_PROBLEM DETAILS_
Can you copy, word for word, the stretch of the ThomasLloyd Group announcement from "ThomasLloyd Group, a" up to and including "stake in DKM."?

_EXCERPTED PASSAGE_
ThomasLloyd Group, a financial services firm, yesterday announced the conclusion of its strategic review and its decision to focus on its existing wealth management, asset management, merchant banking and capital markets businesses, which trade under the ThomasLloyd brand, focusing on institutions and private clients. As a result, its 80% subsidiary DKM Wertpapierhandelsbank AG (DKM), a German securities trading bank formerly known as Schnigge, is no longer core to the Group's long-term strategy. The Group has therefore mandated Herax Partners to conduct an auction process for its stake in DKM.
Listed on all the main German stock exchanges, DKM is an independent securities trading house in Germany. It is a specialist market maker (Skontroführer) in over 5,600 stocks, funds and bonds on the Frankfurt, Düsseldorf and Hamburg stock exchanges.
"We are proud of the turnaround that DKM has demonstrated over the last two years in Germany," says Michael Sieg, chairman and CEO, ThomasLloyd Group. "The wider European market opportunity is unprecedented as integration and cross-border activity increases: The German traded fund market alone has shown year-on-year growth of twenty percent in the last two years, and market recognition by retail clients is picking up. DKM is positioned right at the sweet spot of this growth potential, which will further be fueled by the implementation of MiFID regulations later this year."
He continues, "With our new strategic focus for the ThomasLloyd group, we believe that it is right for us to find a new owner to support the future growth and unlock further value in the DKM business."

_DATA EXCERPTS_
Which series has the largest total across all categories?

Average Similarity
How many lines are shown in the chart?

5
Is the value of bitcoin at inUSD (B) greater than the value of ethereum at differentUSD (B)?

_EXERCISE RESULT_
ThomasLloyd Group, a financial services firm, yesterday announced the conclusion of its strategic review and its decision to focus on its existing wealth management, asset management, merchant banking and capital markets businesses, which trade under the ThomasLloyd brand, focusing on institutions and private clients. As a result, its 80% subsidiary DKM Wertpapierhandelsbank AG (DKM), a German securities trading bank formerly known as Schnigge, is no longer core to the Group's long-term strategy. The Group has therefore mandated Herax Partners to conduct an auction process for its stake in DKM.